═════ Text segment
Metamath Proof Explorer

Theorem ifeqda

Description: Separation of the values of the conditional operator. (Contributed by Alexander van der Vekens, 13-Apr-2018)

Ref Expression
Hypotheses ifeqda.1 
|- ( ( ph /\ ps ) -> A = C )
ifeqda.2 
|- ( ( ph /\ -. ps ) -> B = C )
Assertion ifeqda 
|- ( ph -> if ( ps , A , B ) = C )

Proof

Step Hyp Ref Expression
1 ifeqda.1 
 |-  ( ( ph /\ ps ) -> A = C )
2 ifeqda.2 
 |-  ( ( ph /\ -. ps ) -> B = C )
3 iftrue 
 |-  ( ps -> if ( ps , A , B ) = A )
4 3 adantl 
 |-  ( ( ph /\ ps ) -> if ( ps , A , B ) = A )
5 4 1 eqtrd 
 |-  ( ( ph /\ ps ) -> if ( ps , A , B ) = C )
══════════
- [Task description]
On the ifeqda theorem page, who contributed the theorem, and on what date?
═════ Provided information
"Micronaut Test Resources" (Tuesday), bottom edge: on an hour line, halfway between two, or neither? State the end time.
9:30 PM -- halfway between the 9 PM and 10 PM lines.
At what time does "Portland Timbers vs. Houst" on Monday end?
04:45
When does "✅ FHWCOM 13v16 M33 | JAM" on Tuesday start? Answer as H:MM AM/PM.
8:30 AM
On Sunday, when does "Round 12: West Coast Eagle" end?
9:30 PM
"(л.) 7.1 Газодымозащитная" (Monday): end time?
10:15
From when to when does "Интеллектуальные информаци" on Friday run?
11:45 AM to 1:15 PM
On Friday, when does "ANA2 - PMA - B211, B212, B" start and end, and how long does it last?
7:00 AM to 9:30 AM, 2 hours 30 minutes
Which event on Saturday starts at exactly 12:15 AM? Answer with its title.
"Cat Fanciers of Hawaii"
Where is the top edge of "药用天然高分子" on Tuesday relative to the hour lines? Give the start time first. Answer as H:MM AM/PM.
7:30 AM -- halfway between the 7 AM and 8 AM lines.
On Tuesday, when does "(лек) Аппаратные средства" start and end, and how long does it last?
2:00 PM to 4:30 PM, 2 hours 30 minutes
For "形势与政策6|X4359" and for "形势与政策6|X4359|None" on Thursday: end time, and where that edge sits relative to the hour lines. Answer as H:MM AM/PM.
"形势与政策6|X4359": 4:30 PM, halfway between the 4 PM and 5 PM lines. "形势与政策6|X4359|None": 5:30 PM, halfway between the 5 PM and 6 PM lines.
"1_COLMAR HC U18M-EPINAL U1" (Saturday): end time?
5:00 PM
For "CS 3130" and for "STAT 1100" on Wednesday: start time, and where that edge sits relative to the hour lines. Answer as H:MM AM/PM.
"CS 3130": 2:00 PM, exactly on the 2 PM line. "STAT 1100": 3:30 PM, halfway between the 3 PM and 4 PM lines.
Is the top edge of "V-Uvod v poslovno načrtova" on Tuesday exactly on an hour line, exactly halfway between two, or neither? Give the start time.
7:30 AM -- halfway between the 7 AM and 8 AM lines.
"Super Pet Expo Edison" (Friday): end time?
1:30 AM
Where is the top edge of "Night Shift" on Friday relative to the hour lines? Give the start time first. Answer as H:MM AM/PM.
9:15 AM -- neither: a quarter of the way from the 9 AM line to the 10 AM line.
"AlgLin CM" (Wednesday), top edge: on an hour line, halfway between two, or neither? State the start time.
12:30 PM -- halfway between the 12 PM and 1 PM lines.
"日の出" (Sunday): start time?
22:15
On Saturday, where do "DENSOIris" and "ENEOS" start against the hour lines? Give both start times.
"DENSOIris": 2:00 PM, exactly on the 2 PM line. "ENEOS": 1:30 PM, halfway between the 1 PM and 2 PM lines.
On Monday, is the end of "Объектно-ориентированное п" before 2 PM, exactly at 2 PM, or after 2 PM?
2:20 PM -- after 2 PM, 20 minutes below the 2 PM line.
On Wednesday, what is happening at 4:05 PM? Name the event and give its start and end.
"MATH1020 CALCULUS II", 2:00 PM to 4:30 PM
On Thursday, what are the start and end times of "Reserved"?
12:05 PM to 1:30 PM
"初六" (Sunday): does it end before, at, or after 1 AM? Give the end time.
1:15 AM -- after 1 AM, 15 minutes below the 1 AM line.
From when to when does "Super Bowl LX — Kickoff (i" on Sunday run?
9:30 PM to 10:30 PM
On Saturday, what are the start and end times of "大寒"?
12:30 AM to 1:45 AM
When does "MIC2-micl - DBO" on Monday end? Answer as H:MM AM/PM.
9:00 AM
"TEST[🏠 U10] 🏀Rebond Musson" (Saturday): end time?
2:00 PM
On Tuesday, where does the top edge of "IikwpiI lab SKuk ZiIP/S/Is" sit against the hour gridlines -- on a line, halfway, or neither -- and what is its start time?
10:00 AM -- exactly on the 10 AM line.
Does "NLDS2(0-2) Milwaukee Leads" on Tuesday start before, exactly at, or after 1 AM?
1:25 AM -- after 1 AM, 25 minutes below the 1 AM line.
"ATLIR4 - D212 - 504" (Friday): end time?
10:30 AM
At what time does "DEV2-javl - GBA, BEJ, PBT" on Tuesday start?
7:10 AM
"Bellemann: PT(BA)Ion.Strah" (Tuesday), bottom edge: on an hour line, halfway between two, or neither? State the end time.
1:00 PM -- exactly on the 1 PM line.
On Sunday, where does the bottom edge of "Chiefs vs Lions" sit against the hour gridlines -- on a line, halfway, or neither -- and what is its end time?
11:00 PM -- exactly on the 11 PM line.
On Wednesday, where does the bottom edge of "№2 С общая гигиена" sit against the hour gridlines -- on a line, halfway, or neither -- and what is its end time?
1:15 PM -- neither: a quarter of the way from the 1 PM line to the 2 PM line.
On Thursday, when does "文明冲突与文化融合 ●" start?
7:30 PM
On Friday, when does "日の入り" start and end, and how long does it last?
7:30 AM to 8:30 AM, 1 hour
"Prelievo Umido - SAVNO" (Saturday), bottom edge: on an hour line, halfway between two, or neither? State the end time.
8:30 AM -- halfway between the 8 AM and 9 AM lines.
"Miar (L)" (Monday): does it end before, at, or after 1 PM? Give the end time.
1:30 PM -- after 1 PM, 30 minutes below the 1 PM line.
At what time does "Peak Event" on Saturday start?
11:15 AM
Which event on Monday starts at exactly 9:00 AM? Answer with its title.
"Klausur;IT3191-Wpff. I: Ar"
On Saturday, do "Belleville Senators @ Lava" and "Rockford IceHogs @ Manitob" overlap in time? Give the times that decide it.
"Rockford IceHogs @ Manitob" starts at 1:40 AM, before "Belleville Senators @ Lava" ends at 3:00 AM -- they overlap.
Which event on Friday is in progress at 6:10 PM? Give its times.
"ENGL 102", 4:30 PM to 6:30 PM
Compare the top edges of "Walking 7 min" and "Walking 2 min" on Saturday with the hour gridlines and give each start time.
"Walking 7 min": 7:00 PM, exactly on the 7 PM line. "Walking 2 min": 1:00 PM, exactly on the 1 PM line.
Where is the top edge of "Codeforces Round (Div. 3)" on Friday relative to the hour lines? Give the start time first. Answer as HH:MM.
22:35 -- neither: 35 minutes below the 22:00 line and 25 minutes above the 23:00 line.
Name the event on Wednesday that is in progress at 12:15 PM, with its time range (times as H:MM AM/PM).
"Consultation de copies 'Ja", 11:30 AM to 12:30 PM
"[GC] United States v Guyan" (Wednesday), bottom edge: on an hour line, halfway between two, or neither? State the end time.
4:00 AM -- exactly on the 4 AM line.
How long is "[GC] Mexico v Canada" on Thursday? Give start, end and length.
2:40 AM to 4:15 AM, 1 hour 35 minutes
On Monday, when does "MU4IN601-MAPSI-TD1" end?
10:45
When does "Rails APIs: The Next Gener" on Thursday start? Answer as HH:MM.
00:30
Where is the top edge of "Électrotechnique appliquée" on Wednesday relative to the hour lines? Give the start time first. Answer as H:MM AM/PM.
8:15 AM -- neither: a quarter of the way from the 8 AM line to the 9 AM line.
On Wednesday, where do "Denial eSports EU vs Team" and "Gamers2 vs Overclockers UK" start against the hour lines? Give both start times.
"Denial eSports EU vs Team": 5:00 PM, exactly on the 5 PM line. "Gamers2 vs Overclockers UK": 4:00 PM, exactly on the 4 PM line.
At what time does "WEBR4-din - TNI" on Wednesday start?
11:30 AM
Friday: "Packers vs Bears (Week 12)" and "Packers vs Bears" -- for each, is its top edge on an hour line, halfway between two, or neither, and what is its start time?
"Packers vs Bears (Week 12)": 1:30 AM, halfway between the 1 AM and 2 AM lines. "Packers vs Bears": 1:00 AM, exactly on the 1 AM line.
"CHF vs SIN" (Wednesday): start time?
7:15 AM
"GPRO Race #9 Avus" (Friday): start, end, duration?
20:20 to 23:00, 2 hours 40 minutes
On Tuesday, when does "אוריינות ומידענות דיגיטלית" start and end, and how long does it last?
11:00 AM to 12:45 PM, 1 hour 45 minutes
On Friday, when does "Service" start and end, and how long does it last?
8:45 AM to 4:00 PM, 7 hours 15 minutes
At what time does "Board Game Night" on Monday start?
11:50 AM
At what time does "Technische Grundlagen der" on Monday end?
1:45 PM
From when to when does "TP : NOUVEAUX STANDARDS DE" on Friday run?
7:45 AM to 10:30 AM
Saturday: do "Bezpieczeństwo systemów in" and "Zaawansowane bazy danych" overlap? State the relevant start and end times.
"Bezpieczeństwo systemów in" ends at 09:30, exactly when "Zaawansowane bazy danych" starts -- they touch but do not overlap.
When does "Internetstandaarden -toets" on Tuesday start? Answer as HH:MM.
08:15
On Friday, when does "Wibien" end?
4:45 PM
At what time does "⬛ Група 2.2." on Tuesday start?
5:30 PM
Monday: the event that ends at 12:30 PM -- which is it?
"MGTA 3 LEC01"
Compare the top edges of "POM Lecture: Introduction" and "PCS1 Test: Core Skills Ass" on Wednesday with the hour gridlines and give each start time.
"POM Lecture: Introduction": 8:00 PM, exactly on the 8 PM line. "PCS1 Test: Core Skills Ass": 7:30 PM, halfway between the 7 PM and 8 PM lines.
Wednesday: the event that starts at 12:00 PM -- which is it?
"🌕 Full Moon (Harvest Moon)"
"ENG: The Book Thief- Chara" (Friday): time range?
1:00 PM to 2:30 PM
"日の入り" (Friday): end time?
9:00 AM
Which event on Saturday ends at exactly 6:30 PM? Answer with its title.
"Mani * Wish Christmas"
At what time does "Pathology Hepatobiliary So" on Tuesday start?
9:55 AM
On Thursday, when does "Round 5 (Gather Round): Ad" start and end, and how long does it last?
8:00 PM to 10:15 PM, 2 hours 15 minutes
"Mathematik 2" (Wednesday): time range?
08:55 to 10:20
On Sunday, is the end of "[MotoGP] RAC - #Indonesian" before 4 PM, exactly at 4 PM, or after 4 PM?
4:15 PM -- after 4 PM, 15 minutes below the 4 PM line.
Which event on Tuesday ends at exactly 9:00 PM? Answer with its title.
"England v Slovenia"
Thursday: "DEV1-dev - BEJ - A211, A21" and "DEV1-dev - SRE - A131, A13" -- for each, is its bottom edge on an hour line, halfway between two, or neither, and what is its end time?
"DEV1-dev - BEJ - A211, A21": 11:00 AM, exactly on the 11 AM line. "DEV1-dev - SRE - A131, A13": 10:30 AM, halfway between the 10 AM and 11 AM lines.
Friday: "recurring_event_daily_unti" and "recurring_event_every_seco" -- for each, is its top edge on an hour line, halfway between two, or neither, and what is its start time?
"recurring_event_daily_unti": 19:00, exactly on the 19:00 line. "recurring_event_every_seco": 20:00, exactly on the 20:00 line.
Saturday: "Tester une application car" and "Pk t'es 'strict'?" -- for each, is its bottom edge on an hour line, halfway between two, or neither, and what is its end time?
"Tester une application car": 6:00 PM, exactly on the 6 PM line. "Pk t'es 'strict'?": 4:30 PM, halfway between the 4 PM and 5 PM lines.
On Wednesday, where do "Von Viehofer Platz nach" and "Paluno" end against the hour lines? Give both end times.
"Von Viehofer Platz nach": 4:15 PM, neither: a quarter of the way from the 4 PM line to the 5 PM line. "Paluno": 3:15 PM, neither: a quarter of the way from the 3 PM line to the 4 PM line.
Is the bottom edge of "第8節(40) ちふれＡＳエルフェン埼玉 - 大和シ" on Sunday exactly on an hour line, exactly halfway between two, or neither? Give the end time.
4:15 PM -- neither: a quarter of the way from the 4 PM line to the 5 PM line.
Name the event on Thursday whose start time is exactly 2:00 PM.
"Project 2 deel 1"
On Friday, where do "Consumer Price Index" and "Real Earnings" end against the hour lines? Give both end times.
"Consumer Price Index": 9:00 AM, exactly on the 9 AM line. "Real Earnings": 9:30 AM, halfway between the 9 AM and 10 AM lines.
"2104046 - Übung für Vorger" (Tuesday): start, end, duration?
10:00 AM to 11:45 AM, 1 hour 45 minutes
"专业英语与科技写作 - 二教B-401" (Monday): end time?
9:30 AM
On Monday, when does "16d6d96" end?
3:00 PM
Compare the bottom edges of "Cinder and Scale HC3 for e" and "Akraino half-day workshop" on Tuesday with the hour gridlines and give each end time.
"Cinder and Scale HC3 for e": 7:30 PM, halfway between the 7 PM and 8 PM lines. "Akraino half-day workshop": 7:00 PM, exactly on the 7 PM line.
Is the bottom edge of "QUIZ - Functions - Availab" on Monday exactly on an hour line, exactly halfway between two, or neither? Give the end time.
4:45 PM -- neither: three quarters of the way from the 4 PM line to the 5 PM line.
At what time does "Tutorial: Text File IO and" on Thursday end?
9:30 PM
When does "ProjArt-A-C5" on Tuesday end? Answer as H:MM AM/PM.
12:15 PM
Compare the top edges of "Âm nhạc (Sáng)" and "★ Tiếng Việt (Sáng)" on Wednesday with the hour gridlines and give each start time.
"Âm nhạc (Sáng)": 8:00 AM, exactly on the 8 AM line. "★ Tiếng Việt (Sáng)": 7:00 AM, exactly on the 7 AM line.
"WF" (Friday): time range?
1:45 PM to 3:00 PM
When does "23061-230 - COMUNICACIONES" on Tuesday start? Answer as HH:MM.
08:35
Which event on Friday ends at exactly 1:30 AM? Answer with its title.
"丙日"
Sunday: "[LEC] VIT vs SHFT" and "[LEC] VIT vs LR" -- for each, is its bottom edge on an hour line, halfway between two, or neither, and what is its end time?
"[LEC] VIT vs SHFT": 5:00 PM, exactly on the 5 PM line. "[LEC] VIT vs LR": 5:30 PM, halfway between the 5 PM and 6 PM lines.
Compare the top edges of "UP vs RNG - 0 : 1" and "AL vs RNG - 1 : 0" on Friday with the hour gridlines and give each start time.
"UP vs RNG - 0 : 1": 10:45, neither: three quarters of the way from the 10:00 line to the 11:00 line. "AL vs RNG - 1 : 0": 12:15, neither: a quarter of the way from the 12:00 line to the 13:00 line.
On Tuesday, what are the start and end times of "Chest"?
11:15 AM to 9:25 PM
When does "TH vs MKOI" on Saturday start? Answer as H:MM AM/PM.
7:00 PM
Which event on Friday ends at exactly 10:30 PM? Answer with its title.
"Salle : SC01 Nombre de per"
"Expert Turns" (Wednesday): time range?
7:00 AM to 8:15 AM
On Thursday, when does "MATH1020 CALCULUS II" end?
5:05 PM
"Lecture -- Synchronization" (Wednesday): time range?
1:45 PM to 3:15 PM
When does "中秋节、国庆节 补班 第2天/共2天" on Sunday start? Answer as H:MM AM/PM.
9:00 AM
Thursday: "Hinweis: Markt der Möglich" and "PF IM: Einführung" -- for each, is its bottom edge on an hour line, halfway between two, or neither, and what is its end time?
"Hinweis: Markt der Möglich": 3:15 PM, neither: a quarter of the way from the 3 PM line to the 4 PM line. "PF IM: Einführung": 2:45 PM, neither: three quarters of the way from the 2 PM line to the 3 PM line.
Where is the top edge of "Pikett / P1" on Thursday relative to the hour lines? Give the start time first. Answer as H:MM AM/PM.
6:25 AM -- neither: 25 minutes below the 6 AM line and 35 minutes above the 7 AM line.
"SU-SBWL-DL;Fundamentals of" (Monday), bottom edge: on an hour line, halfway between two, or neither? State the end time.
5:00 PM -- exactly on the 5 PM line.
══════════
- [Exercise result]
Alexander van der Vekens, on 13-Apr-2018.